BEGIN DATA SHOWN
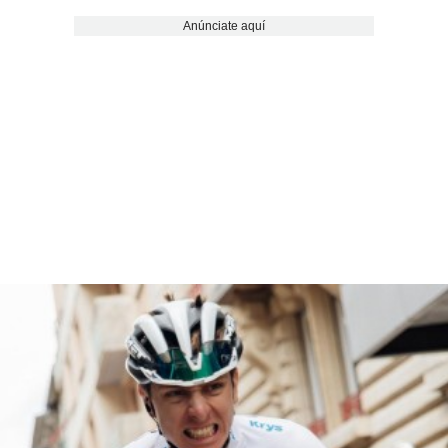
Anúnciate aquí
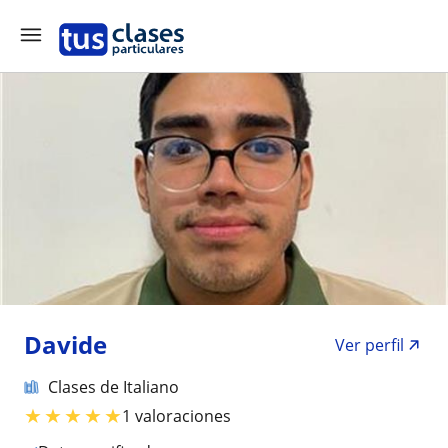
Davide
Ver perfil
Clases de Italiano
★
★
★
★
★
1 valoraciones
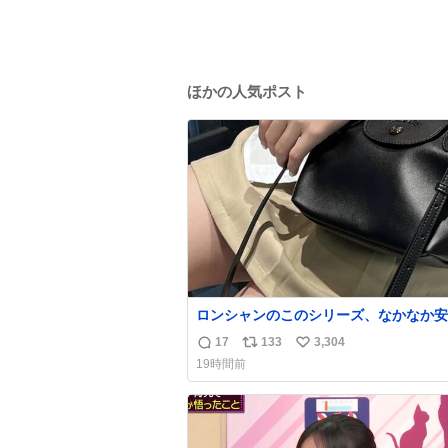
ほかの人気ポスト
ロンシャンのこのシリーズ、なかなか安
らないのにセール価格になってる🖤✨レ
17
133
3,304
返
リ
い
なのが反則級にかわいい。持ってるだけ
19時間前
ーデが格上げされる。
信
ポ
い
数
ス
ね
ト
数
数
END DATA SHOWN
- AIM OF THE TASK: Give back all entries exactly. No pictures belong in the copy.

- EXERCISE OUTPUT:
Anúnciate aquí
Davide
Ver perfil
Clases de Italiano
★
★
★
★
★
1 valoraciones
ほかの人気ポスト
ロンシャンのこのシリーズ、なかなか安
らないのにセール価格になってる🖤✨レ
17
133
3,304
返
リ
い
なのが反則級にかわいい。持ってるだけ
19時間前
ーデが格上げされる。
信
ポ
い
数
ス
ね
ト
数
数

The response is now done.